Phillips Named American Physical Society Outstanding Referee for 2014

Dr. Daniel Phillips

Dr. Daniel Phillips

Dr. Daniel Phillips, Professor of Physics & Astronomy, was honored as one of the 2014 Outstanding Referees by the American Physical Society.

“Congratulations to Daniel. This is a great acknowledgement for your service to the profession by the editors of Physical Review and Physical Review Letters,” said Dr. David Ingram, Professor and Chair of Physics & Astronomy. “It is also noteworthy that you are the third person in the department to be awarded this distinction given that there are 60,000 active referees and only 150 are awarded each year.”

“I enjoy refereeing,” said Phillips. “It gives me the opportunity to read papers I might not otherwise encounter, and then the further opportunity to (I hope!) assist authors with getting the physics right and communicating their results clearly. That’s rewarding–if rather time-consuming! Physical Review and Physical Review Letters are the premier U.S. journals for physics research, and many excellent scientists referee for them. I am delighted and honored to have been selected as an Outstanding Referee by the editors of these journals.”

In 2008, the American Physical Society initiated a highly selective award program to recognize scientists who have been exceptionally helpful in assessing manuscripts for publication in the APS journals. The program annually recognizes approximately 150 of the 60,000 currently active referees, although larger groups were recognized in the first two years of the program. Like Fellowship in the APS and other organizations, this is a lifetime award. In initiating the program, APS expresses appreciation to all referees, whose efforts in peer review not only keep the standards of the journals at a high level, but in many cases also help authors to improve the quality and readability of their articles—even those that are not published by APS.

__RECORD EXCERPTS__.
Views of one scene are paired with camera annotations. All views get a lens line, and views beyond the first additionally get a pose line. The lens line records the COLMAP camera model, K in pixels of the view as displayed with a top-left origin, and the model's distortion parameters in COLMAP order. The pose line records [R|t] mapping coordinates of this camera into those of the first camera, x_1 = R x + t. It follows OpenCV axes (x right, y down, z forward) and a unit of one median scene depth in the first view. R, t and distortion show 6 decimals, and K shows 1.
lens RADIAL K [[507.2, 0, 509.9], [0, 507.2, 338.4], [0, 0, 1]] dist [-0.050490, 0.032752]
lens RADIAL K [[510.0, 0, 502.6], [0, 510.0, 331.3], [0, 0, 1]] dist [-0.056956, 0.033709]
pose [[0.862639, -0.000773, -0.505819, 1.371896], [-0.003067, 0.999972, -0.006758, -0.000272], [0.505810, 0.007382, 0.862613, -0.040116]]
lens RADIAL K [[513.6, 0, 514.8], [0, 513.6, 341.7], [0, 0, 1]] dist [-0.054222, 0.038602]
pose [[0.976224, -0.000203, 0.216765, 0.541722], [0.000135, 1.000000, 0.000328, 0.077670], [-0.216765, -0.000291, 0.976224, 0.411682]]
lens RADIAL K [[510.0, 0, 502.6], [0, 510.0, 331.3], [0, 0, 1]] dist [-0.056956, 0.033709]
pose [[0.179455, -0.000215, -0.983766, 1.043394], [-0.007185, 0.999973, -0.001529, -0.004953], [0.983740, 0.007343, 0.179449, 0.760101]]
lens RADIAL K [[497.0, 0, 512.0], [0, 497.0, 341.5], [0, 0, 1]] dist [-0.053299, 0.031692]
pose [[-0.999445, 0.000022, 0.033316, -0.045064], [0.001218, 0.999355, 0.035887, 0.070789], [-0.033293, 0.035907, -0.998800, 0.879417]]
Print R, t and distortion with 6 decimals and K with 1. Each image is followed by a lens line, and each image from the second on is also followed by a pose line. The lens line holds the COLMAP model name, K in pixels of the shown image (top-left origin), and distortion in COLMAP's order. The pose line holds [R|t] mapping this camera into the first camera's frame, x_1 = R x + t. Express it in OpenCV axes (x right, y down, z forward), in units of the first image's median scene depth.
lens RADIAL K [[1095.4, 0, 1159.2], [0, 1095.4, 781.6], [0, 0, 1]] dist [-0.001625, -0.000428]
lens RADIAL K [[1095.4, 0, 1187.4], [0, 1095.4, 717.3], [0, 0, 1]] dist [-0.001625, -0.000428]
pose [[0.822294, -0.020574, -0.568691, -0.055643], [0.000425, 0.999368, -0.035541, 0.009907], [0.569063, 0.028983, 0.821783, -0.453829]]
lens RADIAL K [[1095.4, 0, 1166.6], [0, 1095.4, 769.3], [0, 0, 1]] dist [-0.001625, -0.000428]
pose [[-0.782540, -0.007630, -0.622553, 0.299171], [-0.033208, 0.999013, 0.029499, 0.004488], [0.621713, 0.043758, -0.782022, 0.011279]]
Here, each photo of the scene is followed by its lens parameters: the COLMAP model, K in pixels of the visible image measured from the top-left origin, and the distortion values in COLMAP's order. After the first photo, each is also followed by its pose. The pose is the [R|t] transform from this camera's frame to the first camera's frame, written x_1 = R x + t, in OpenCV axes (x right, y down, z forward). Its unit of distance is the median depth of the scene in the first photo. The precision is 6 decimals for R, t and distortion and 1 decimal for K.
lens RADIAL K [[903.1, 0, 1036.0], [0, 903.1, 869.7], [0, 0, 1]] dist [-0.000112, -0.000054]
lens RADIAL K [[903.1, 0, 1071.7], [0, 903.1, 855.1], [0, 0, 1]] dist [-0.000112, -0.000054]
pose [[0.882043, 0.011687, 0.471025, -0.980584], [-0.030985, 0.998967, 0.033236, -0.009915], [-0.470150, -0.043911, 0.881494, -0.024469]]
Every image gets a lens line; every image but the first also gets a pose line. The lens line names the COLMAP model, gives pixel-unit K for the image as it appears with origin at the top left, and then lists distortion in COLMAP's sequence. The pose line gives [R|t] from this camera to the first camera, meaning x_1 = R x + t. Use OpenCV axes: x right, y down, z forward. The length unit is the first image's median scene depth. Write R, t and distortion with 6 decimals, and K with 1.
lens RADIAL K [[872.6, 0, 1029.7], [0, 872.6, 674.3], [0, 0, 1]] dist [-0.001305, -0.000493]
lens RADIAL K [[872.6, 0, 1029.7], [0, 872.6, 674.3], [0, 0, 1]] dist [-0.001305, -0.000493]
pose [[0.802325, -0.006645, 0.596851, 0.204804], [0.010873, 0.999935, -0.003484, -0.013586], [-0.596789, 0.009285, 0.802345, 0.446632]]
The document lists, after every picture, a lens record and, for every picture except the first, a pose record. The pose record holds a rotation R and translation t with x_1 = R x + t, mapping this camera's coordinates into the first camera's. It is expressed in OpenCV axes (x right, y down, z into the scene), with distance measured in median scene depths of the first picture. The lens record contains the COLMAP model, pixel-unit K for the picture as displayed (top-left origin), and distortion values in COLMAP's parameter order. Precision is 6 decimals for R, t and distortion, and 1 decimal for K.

__WHAT TO DO__.
[1] Using the article about the Outstanding Referee award, explain in one to three sentences why Phillips says he enjoys refereeing.
[2] Answer these questions from the article about the Outstanding Referee award.
(a) In what year did the American Physical Society start its Outstanding Referee program?
(b) What position does David Ingram hold?
(c) About how many referees does the program recognize each year, out of how many currently active referees?
[3] Decide whether each statement agrees with the article about the Outstanding Referee award. Answer yes or no and quote the deciding words.
(a) Phillips is the first person in his department to receive this distinction.
(b) The Outstanding Referee award is a lifetime award.
(c) The program has recognized the same number of referees in every year since it began.
The data has no connection to the article about the Outstanding Referee award.

__RESULTS FOR THE EXERCISE__.
[1] Refereeing lets him read papers he might not otherwise encounter. It also gives him the chance to help authors get the physics right and communicate their results clearly, which he finds rewarding, though time-consuming.

[2]
(a) 2008.
(b) Professor and Chair of Physics & Astronomy.
(c) About 150 out of 60,000.

[3]
(a) No: "you are the third person in the department to be awarded this distinction"
(b) Yes: "Like Fellowship in the APS and other organizations, this is a lifetime award."
(c) No: "although larger groups were recognized in the first two years of the program"